__WHAT YOU HAVE TO DO__. Count every line in the data below that includes "Government", and give only the result.

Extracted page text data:
****

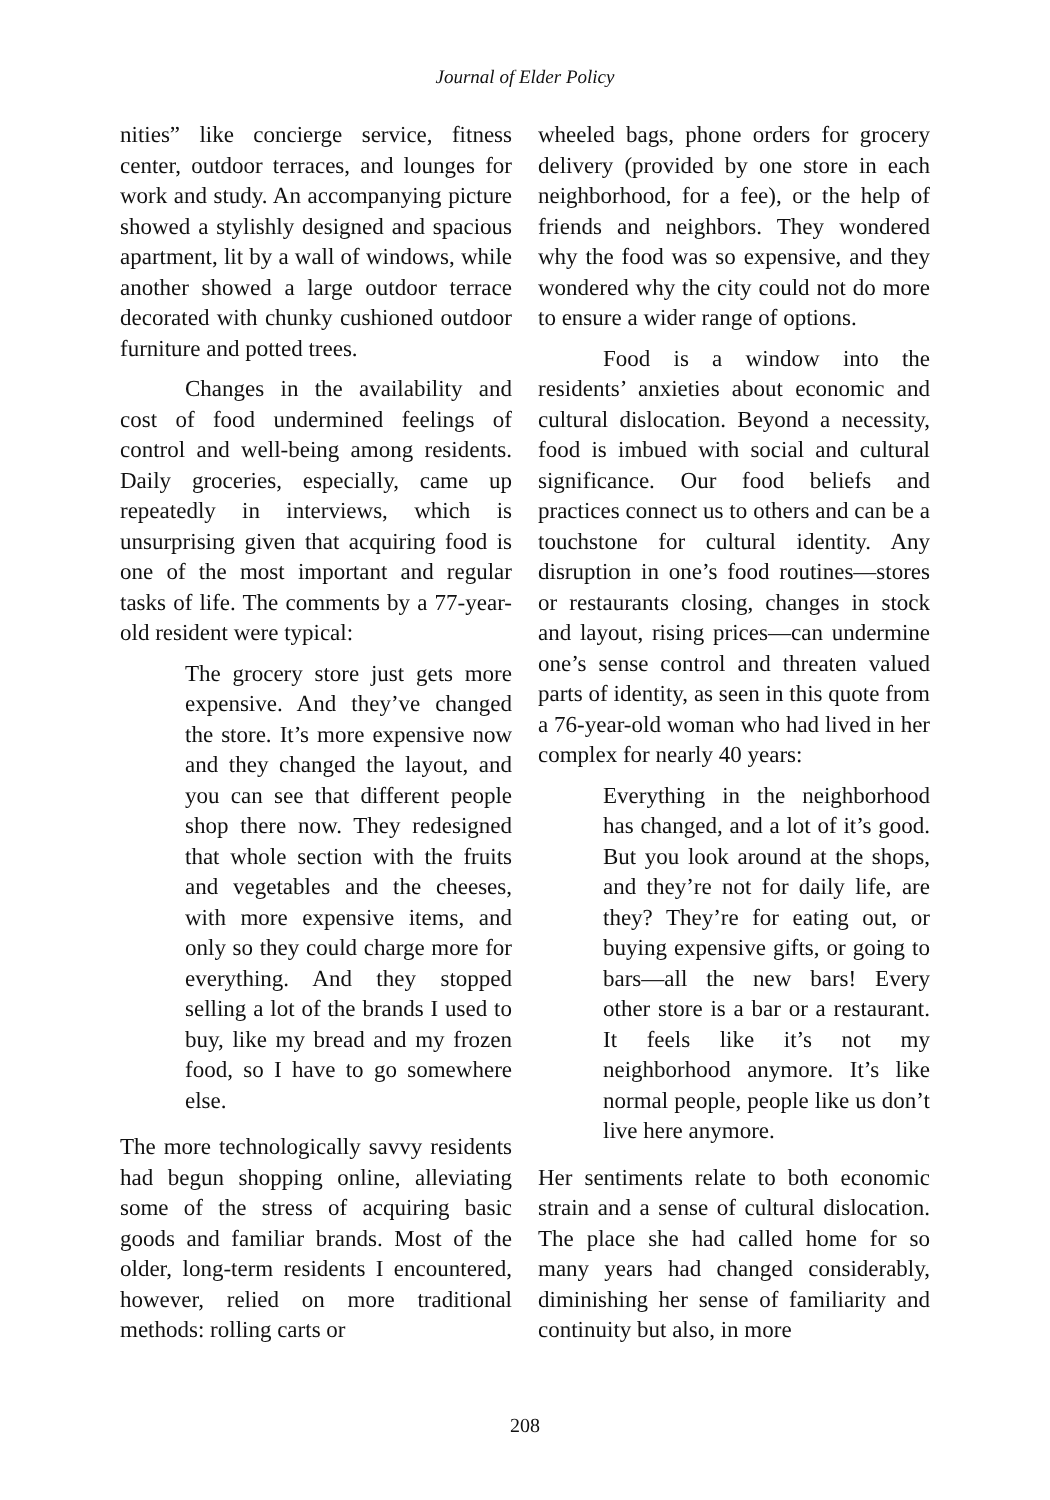Journal of Elder Policy
nities” like concierge service, fitness center, outdoor terraces, and lounges for work and study. An accompanying picture showed a stylishly designed and spacious apartment, lit by a wall of windows, while another showed a large outdoor terrace decorated with chunky cushioned outdoor furniture and potted trees.
Changes in the availability and cost of food undermined feelings of control and well-being among residents. Daily groceries, especially, came up repeatedly in interviews, which is unsurprising given that acquiring food is one of the most important and regular tasks of life. The comments by a 77-year-old resident were typical:
The grocery store just gets more expensive. And they’ve changed the store. It’s more expensive now and they changed the layout, and you can see that different people shop there now. They redesigned that whole section with the fruits and vegetables and the cheeses, with more expensive items, and only so they could charge more for everything. And they stopped selling a lot of the brands I used to buy, like my bread and my frozen food, so I have to go somewhere else.
The more technologically savvy residents had begun shopping online, alleviating some of the stress of acquiring basic goods and familiar brands. Most of the older, long-term residents I encountered, however, relied on more traditional methods: rolling carts or
wheeled bags, phone orders for grocery delivery (provided by one store in each neighborhood, for a fee), or the help of friends and neighbors. They wondered why the food was so expensive, and they wondered why the city could not do more to ensure a wider range of options.
Food is a window into the residents’ anxieties about economic and cultural dislocation. Beyond a necessity, food is imbued with social and cultural significance. Our food beliefs and practices connect us to others and can be a touchstone for cultural identity. Any disruption in one’s food routines—stores or restaurants closing, changes in stock and layout, rising prices—can undermine one’s sense control and threaten valued parts of identity, as seen in this quote from a 76-year-old woman who had lived in her complex for nearly 40 years:
Everything in the neighborhood has changed, and a lot of it’s good. But you look around at the shops, and they’re not for daily life, are they? They’re for eating out, or buying expensive gifts, or going to bars—all the new bars! Every other store is a bar or a restaurant. It feels like it’s not my neighborhood anymore. It’s like normal people, people like us don’t live here anymore.
Her sentiments relate to both economic strain and a sense of cultural dislocation. The place she had called home for so many years had changed considerably, diminishing her sense of familiarity and continuity but also, in more
208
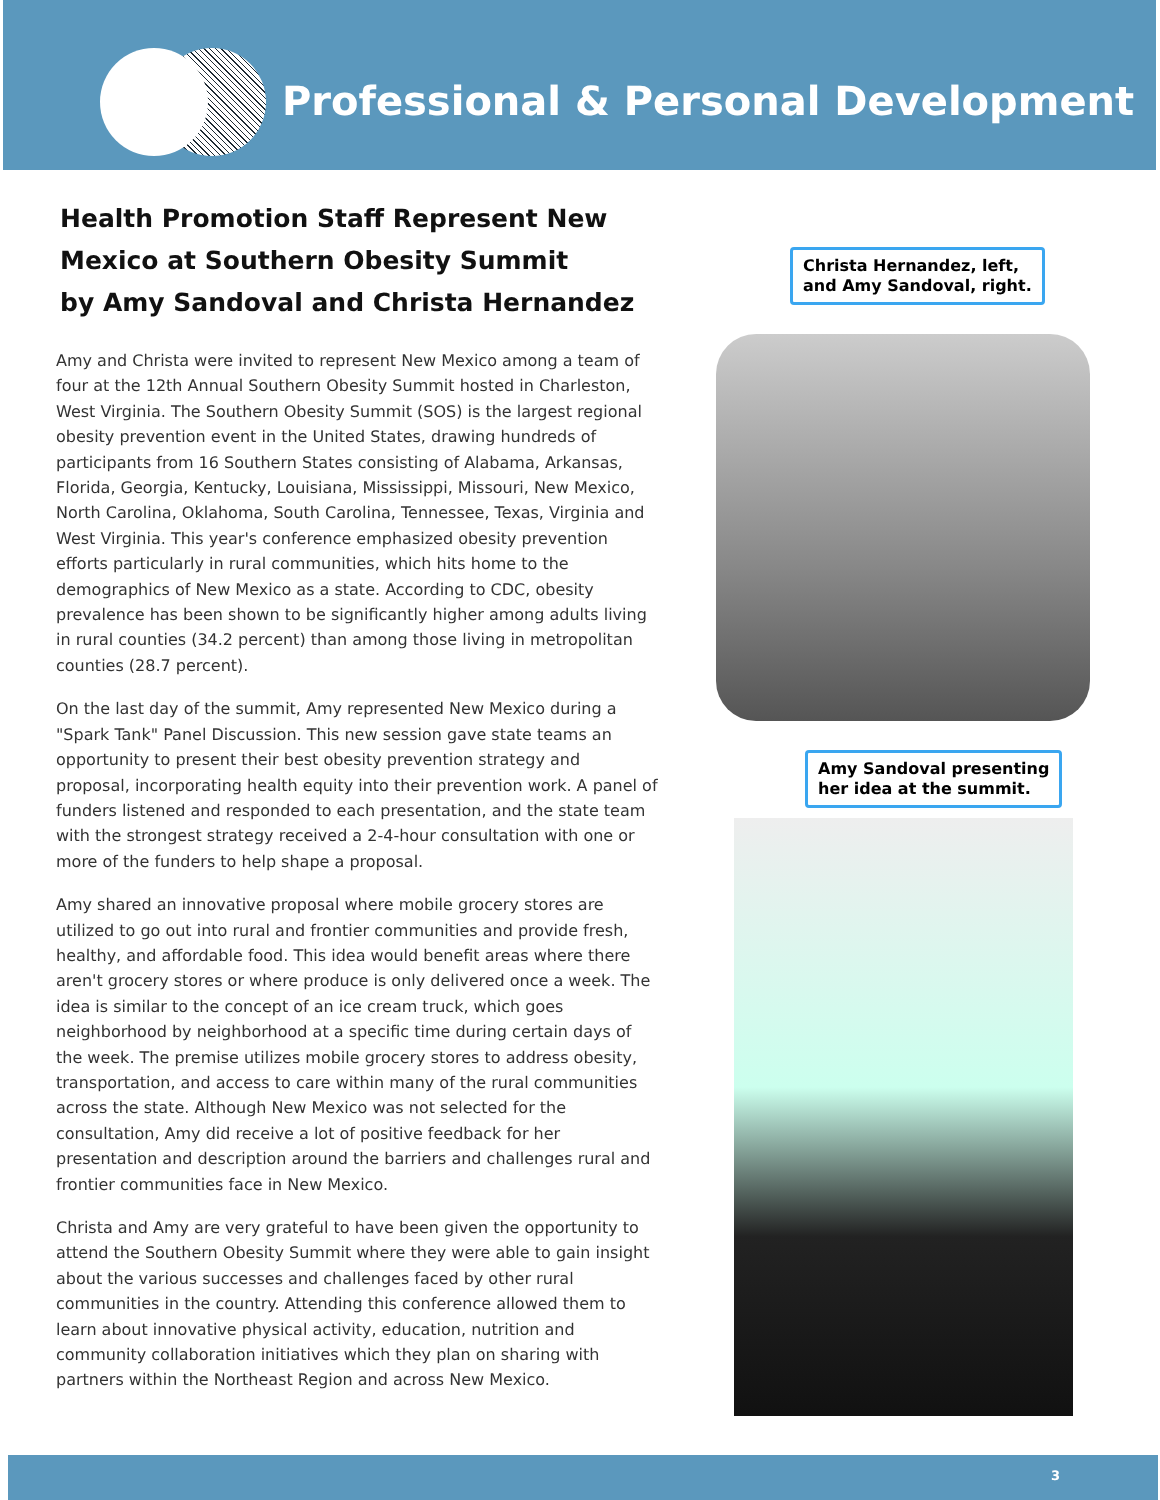Professional & Personal Development
Health Promotion Staff Represent New Mexico at Southern Obesity Summit
by Amy Sandoval and Christa Hernandez
Amy and Christa were invited to represent New Mexico among a team of four at the 12th Annual Southern Obesity Summit hosted in Charleston, West Virginia. The Southern Obesity Summit (SOS) is the largest regional obesity prevention event in the United States, drawing hundreds of participants from 16 Southern States consisting of Alabama, Arkansas, Florida, Georgia, Kentucky, Louisiana, Mississippi, Missouri, New Mexico, North Carolina, Oklahoma, South Carolina, Tennessee, Texas, Virginia and West Virginia. This year's conference emphasized obesity prevention efforts particularly in rural communities, which hits home to the demographics of New Mexico as a state. According to CDC, obesity prevalence has been shown to be significantly higher among adults living in rural counties (34.2 percent) than among those living in metropolitan counties (28.7 percent).
On the last day of the summit, Amy represented New Mexico during a "Spark Tank" Panel Discussion. This new session gave state teams an opportunity to present their best obesity prevention strategy and proposal, incorporating health equity into their prevention work. A panel of funders listened and responded to each presentation, and the state team with the strongest strategy received a 2-4-hour consultation with one or more of the funders to help shape a proposal.
Amy shared an innovative proposal where mobile grocery stores are utilized to go out into rural and frontier communities and provide fresh, healthy, and affordable food. This idea would benefit areas where there aren't grocery stores or where produce is only delivered once a week. The idea is similar to the concept of an ice cream truck, which goes neighborhood by neighborhood at a specific time during certain days of the week. The premise utilizes mobile grocery stores to address obesity, transportation, and access to care within many of the rural communities across the state. Although New Mexico was not selected for the consultation, Amy did receive a lot of positive feedback for her presentation and description around the barriers and challenges rural and frontier communities face in New Mexico.
Christa and Amy are very grateful to have been given the opportunity to attend the Southern Obesity Summit where they were able to gain insight about the various successes and challenges faced by other rural communities in the country. Attending this conference allowed them to learn about innovative physical activity, education, nutrition and community collaboration initiatives which they plan on sharing with partners within the Northeast Region and across New Mexico.
Christa Hernandez, left,
and Amy Sandoval, right.
Amy Sandoval presenting
her idea at the summit.
3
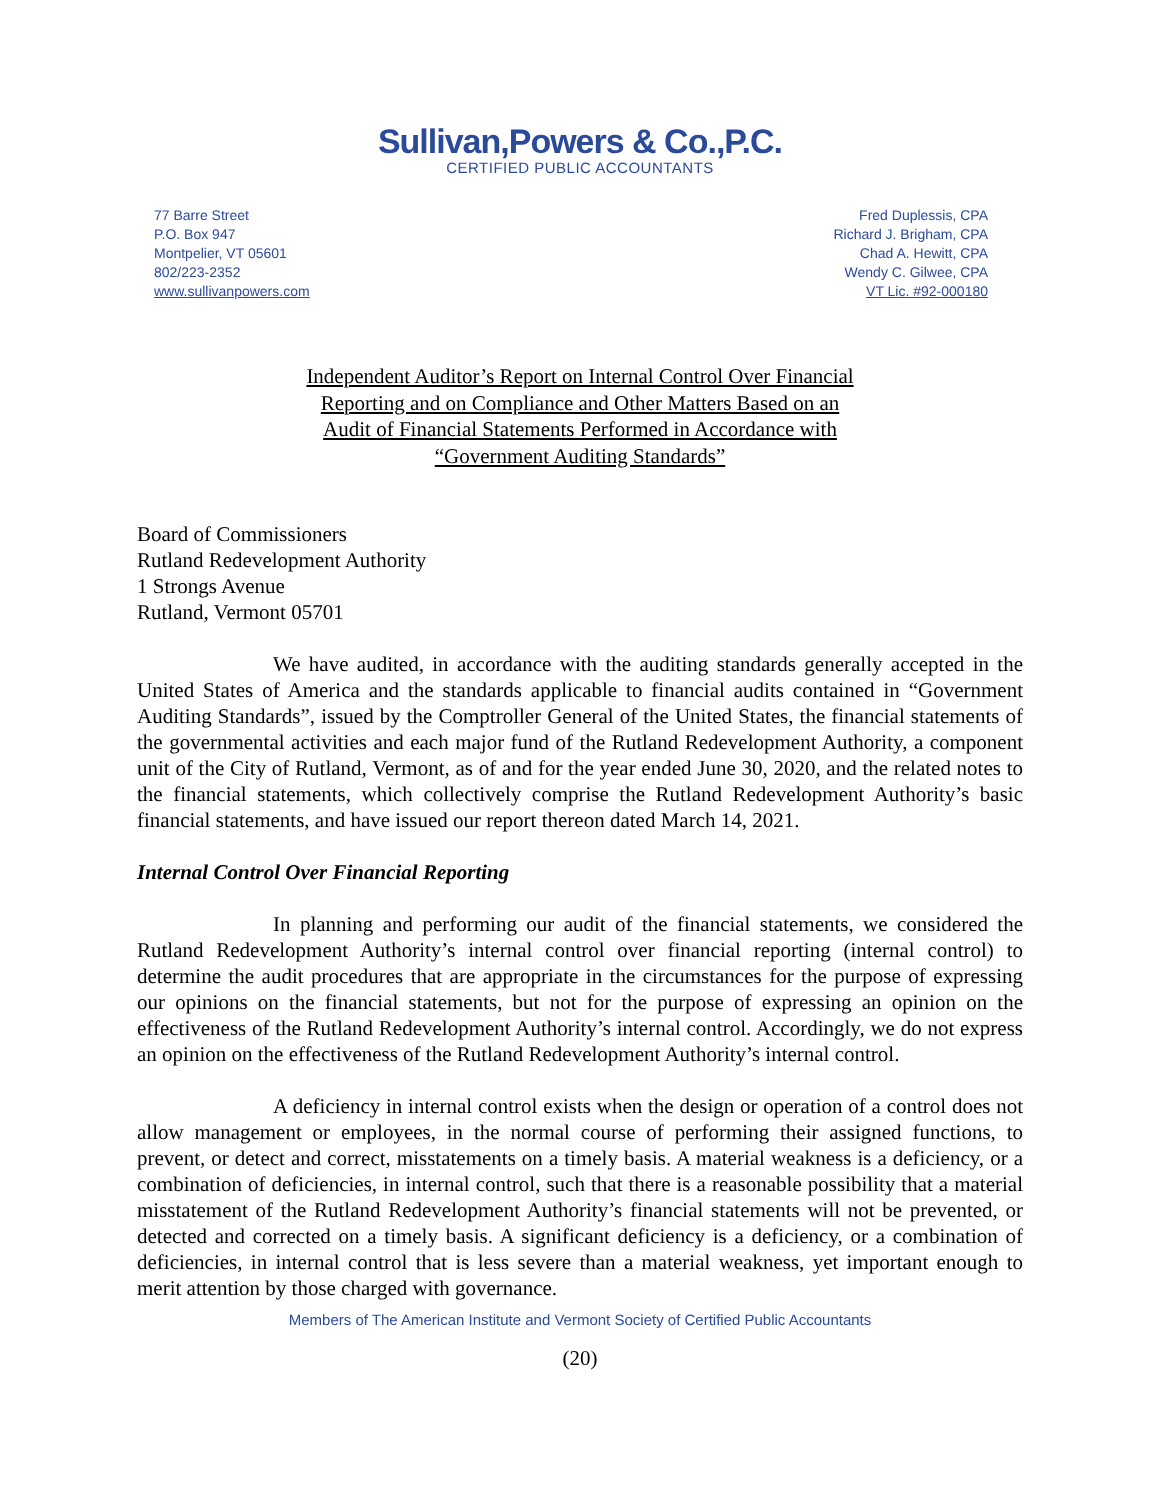Sullivan,Powers & Co.,P.C.
CERTIFIED PUBLIC ACCOUNTANTS
77 Barre Street
P.O. Box 947
Montpelier, VT 05601
802/223-2352
www.sullivanpowers.com
Fred Duplessis, CPA
Richard J. Brigham, CPA
Chad A. Hewitt, CPA
Wendy C. Gilwee, CPA
VT Lic. #92-000180
Independent Auditor’s Report on Internal Control Over Financial
Reporting and on Compliance and Other Matters Based on an
Audit of Financial Statements Performed in Accordance with
“Government Auditing Standards”
Board of Commissioners
Rutland Redevelopment Authority
1 Strongs Avenue
Rutland, Vermont 05701
We have audited, in accordance with the auditing standards generally accepted in the United States of America and the standards applicable to financial audits contained in “Government Auditing Standards”, issued by the Comptroller General of the United States, the financial statements of the governmental activities and each major fund of the Rutland Redevelopment Authority, a component unit of the City of Rutland, Vermont, as of and for the year ended June 30, 2020, and the related notes to the financial statements, which collectively comprise the Rutland Redevelopment Authority’s basic financial statements, and have issued our report thereon dated March 14, 2021.
Internal Control Over Financial Reporting
In planning and performing our audit of the financial statements, we considered the Rutland Redevelopment Authority’s internal control over financial reporting (internal control) to determine the audit procedures that are appropriate in the circumstances for the purpose of expressing our opinions on the financial statements, but not for the purpose of expressing an opinion on the effectiveness of the Rutland Redevelopment Authority’s internal control. Accordingly, we do not express an opinion on the effectiveness of the Rutland Redevelopment Authority’s internal control.
A deficiency in internal control exists when the design or operation of a control does not allow management or employees, in the normal course of performing their assigned functions, to prevent, or detect and correct, misstatements on a timely basis. A material weakness is a deficiency, or a combination of deficiencies, in internal control, such that there is a reasonable possibility that a material misstatement of the Rutland Redevelopment Authority’s financial statements will not be prevented, or detected and corrected on a timely basis. A significant deficiency is a deficiency, or a combination of deficiencies, in internal control that is less severe than a material weakness, yet important enough to merit attention by those charged with governance.
Members of The American Institute and Vermont Society of Certified Public Accountants
(20)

****

__ANSWER SPACE__. 2